Image Source: Goodreads
“It was no wonder we were supposed to be so slender as to shade into nonexistence,” Solnit remarks. This line, in particular, I found most haunting. Much like Roxane Gay, the author of Hunger, Solnit approaches beauty and conventional femininity in a frank and sober manner, eluding romanticization and echoic angles. She allows the nature of her critique to complement her exploration of gender politics and female omission, and offer a refreshing perspective.
Not only does Solnit capture bodily violence and violation, she also explores the correlation between projected beauty standards and female erasure and dismissal. By fusing the two together, she persuades readers to consider how women’s ideal physical presence — or lack thereof — has emerged from, and thus perpetuates, our absence, both physically and psychologically. Solnit suggests that male dismissal casts women as submissive, weak figures and in turn influences thin beauty expectations, compelling women to remain mere silhouettes.
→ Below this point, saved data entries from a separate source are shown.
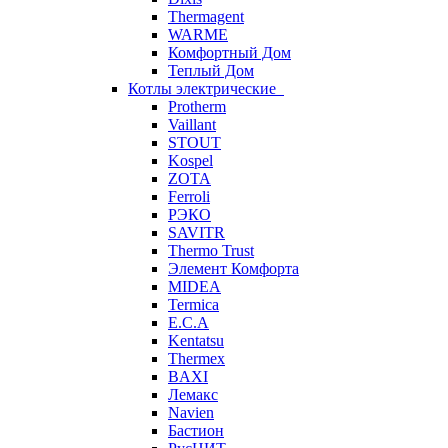
Thermagent
WARME
Комфортный Дом
Теплый Дом
Котлы электрические
Protherm
Vaillant
STOUT
Kospel
ZOTA
Ferroli
РЭКО
SAVITR
Thermo Trust
Элемент Комфорта
MIDEA
Termica
E.C.A
Kentatsu
Thermex
BAXI
Лемакс
Navien
Бастион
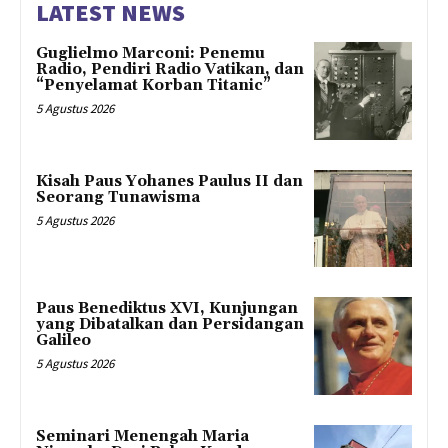
LATEST NEWS
Guglielmo Marconi: Penemu
Radio, Pendiri Radio Vatikan, dan
“Penyelamat Korban Titanic”
5 Agustus 2026
Kisah Paus Yohanes Paulus II dan
Seorang Tunawisma
5 Agustus 2026
Paus Benediktus XVI, Kunjungan
yang Dibatalkan dan Persidangan
Galileo
5 Agustus 2026
Seminari Menengah Maria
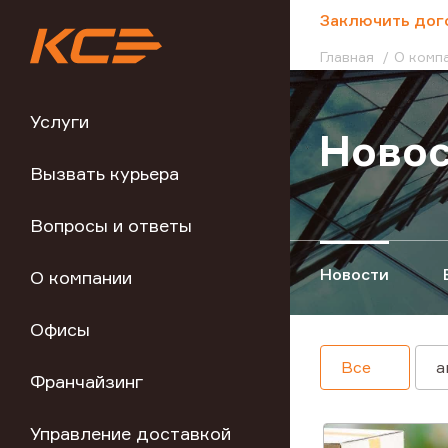
;
Заключить дог
Главная
О комп
Услуги
Ново
Вызвать курьера
Вопросы и ответы
Новости
О компании
Офисы
Все
а
Франчайзинг
Управление доставкой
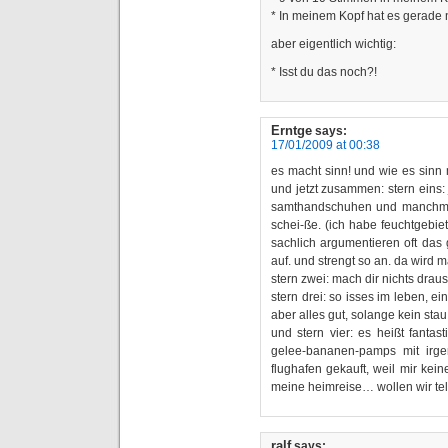
* In meinem Kopf hat es gerade
aber eigentlich wichtig:
* Isst du das noch?!
Erntge
says:
17/01/2009 at 00:38
es macht sinn! und wie es sinn 
und jetzt zusammen: stern eins: 
samthandschuhen und manchmal
schei-ße. (ich habe feuchtgebie
sachlich argumentieren oft das 
auf. und strengt so an. da wird m
stern zwei: mach dir nichts draus
stern drei: so isses im leben, 
aber alles gut, solange kein stau
und stern vier: es heißt fantas
gelee-bananen-pamps mit irge
flughafen gekauft, weil mir kei
meine heimreise… wollen wir te
ralf
says:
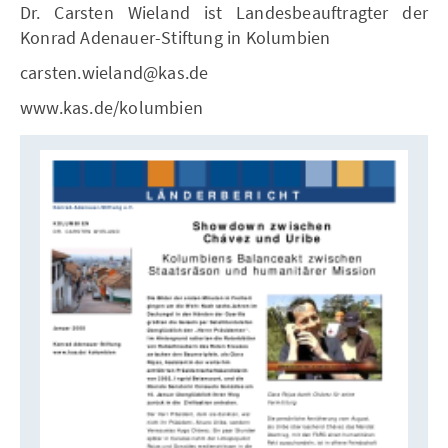
Dr. Carsten Wieland ist Landesbeauftragter der
Konrad Adenauer-Stiftung in Kolumbien
carsten.wieland@kas.de
www.kas.de/kolumbien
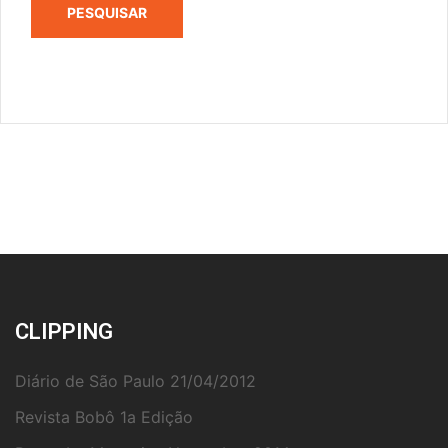
PESQUISAR
CLIPPING
Diário de São Paulo 21/04/2012
Revista Bobô 1a Edição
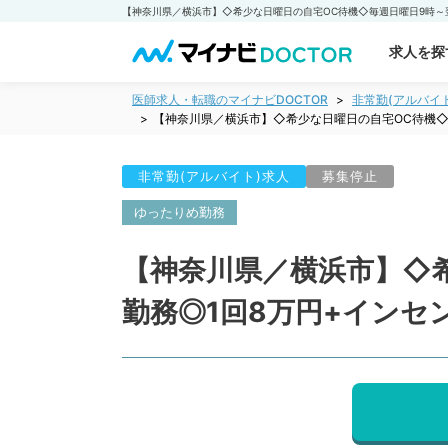
求人を探
医師求人・転職のマイナビDOCTOR
非常勤(アルバイ
【神奈川県／横浜市】◇希少な日曜日の自宅OC待機◇
非常勤(アルバイト)求人
募集停止
ゆったりめ勤務
【神奈川県／横浜市】◇
勤務◎1回8万円+インセ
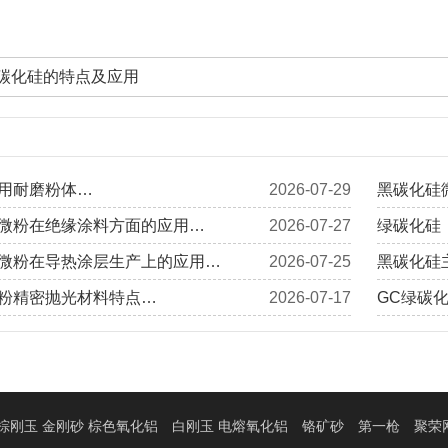
碳化硅的特点及应用
用耐磨粉体…
2026-07-29
黑碳化硅
微粉在绝缘涂料方面的应用…
2026-07-27
绿碳化硅
微粉在导热涂层生产上的应用…
2026-07-25
黑碳化硅
粉精密抛光材料特点…
2026-07-17
GC绿碳
棕刚玉 金刚砂 棕色氧化铝
白刚玉 电熔氧化铝
铬矿砂
第一枪
聚荣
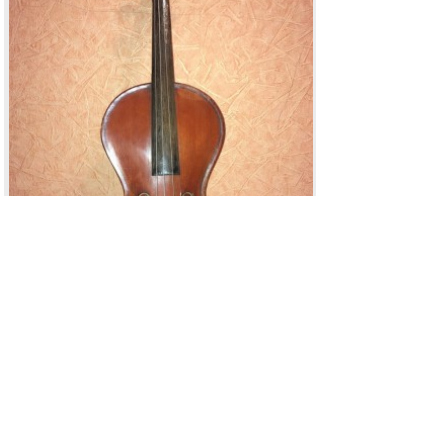
71181570_415613422341028_1182588703441158144_n.jpg
[ 114.82 KIB | Просмотров: 3173 ]
Последнее сообщение
Re: Скрипка Добрянского, оценка.
Алексей
-
Старожил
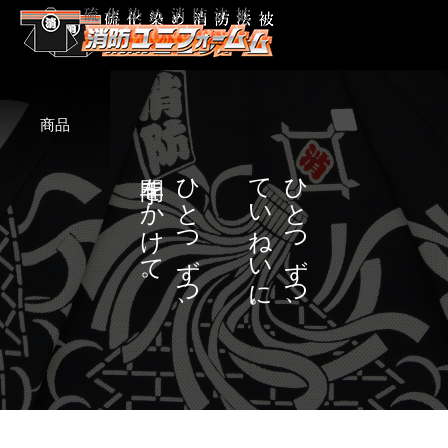
商品
を
ひ
て
ひ
か
と
い
と
け
つ
ね
つ
て
ず
い
ず
。
つ
に
つ
、
。
、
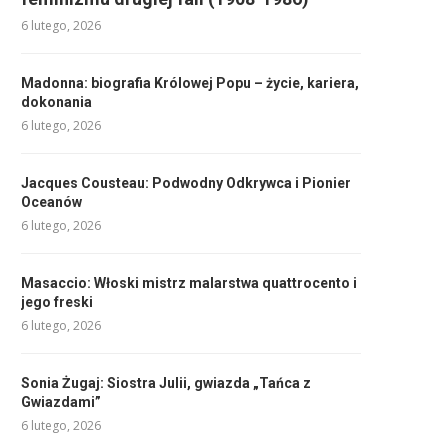
6 lutego, 2026
Madonna: biografia Królowej Popu – życie, kariera,
dokonania
6 lutego, 2026
Jacques Cousteau: Podwodny Odkrywca i Pionier
Oceanów
6 lutego, 2026
Masaccio: Włoski mistrz malarstwa quattrocento i
jego freski
6 lutego, 2026
Sonia Żugaj: Siostra Julii, gwiazda „Tańca z
Gwiazdami”
6 lutego, 2026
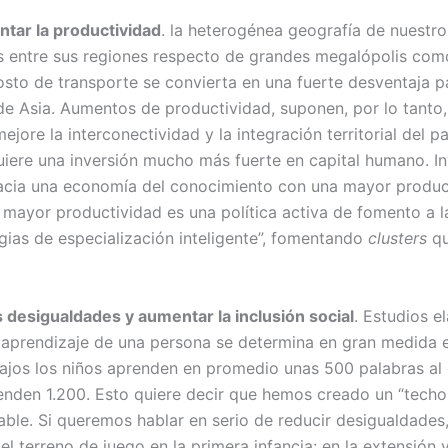
ntar la productividad
. la heterogénea geografía de nuestros
res entre sus regiones respecto de grandes megalópolis com
costo de transporte se convierta en una fuerte desventaja
de Asia. Aumentos de productividad, suponen, por lo tanto
mejore la interconectividad y la integración territorial del 
uiere una inversión mucho más fuerte en capital humano. In
cia una economía del conocimiento con una mayor producti
 mayor productividad es una política activa de fomento a l
gias de especialización inteligente”, fomentando
clusters
qu
s desigualdades y aumentar la inclusión social
. Estudios e
aprendizaje de una persona se determina en gran medida e
bajos los niños aprenden en promedio unas 500 palabras al 
renden 1.200. Esto quiere decir que hemos creado un “tech
rable. Si queremos hablar en serio de reducir desigualdade
el terreno de juego en la primera infancia: en la extensión 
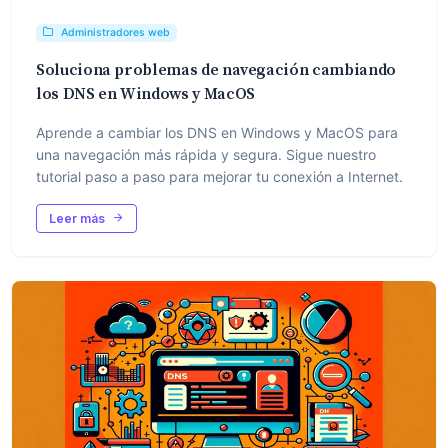
Administradores web
Soluciona problemas de navegación cambiando
los DNS en Windows y MacOS
Aprende a cambiar los DNS en Windows y MacOS para
una navegación más rápida y segura. Sigue nuestro
tutorial paso a paso para mejorar tu conexión a Internet.
Leer más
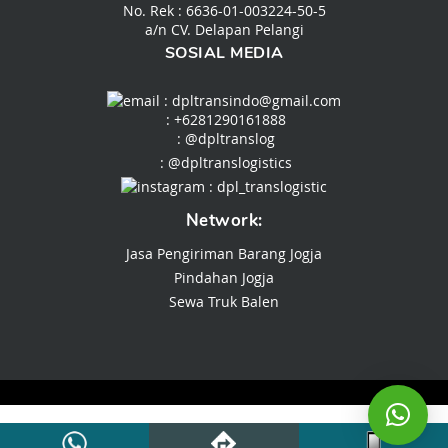
No. Rek : 6636-01-003224-50-5
a/n CV. Delapan Pelangi
SOSIAL MEDIA
: dpltransindo@gmail.com
: +6281290161888
:
@dpltranslog
:
@dpltranslogistics
:
dpl_translogistic
Network:
Jasa Pengiriman Barang Jogja
Pindahan Jogja
Sewa Truk Balen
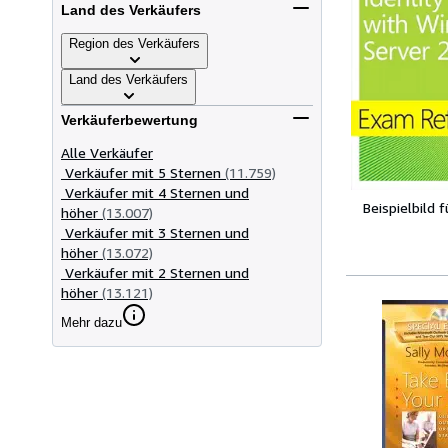
Land des Verkäufers
Region des Verkäufers
Land des Verkäufers
Verkäuferbewertung
Alle Verkäufer
Verkäufer mit 5 Sternen
(11.759)
Verkäufer mit 4 Sternen und
Beispielbild 
höher
(13.007)
Verkäufer mit 3 Sternen und
höher
(13.072)
Verkäufer mit 2 Sternen und
höher
(13.121)
Mehr dazu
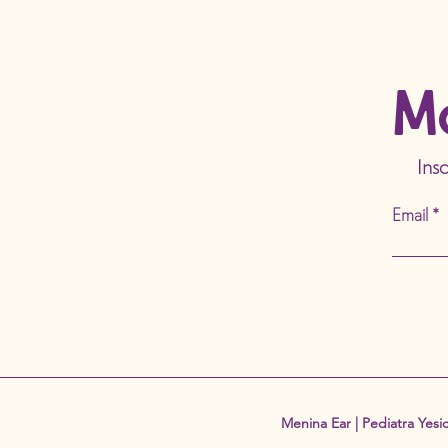
M
Ins
Email
Menina Ear | Pediatra Yesic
The photograph of Solnit featured on the cover is a mesmerizing addition. As eerie as the image is seductive, Solnit writes of her “trying to take shelter in [her] shadow” as her body shrinks away from the camera while her head remains more curious and allowing. Slightly blurred and darkened, the photograph is a powerful — but melancholy — encapsulation of her youthful trepidation and early exposure to male violence. If we continue to focus on perspectives like Solnit’s, in all their intensity and realism, and forgo the glamour and vain enhancement our society endorses, we might just be able to reclaim and redefine our presence and, in turn, resist shading into oblivion.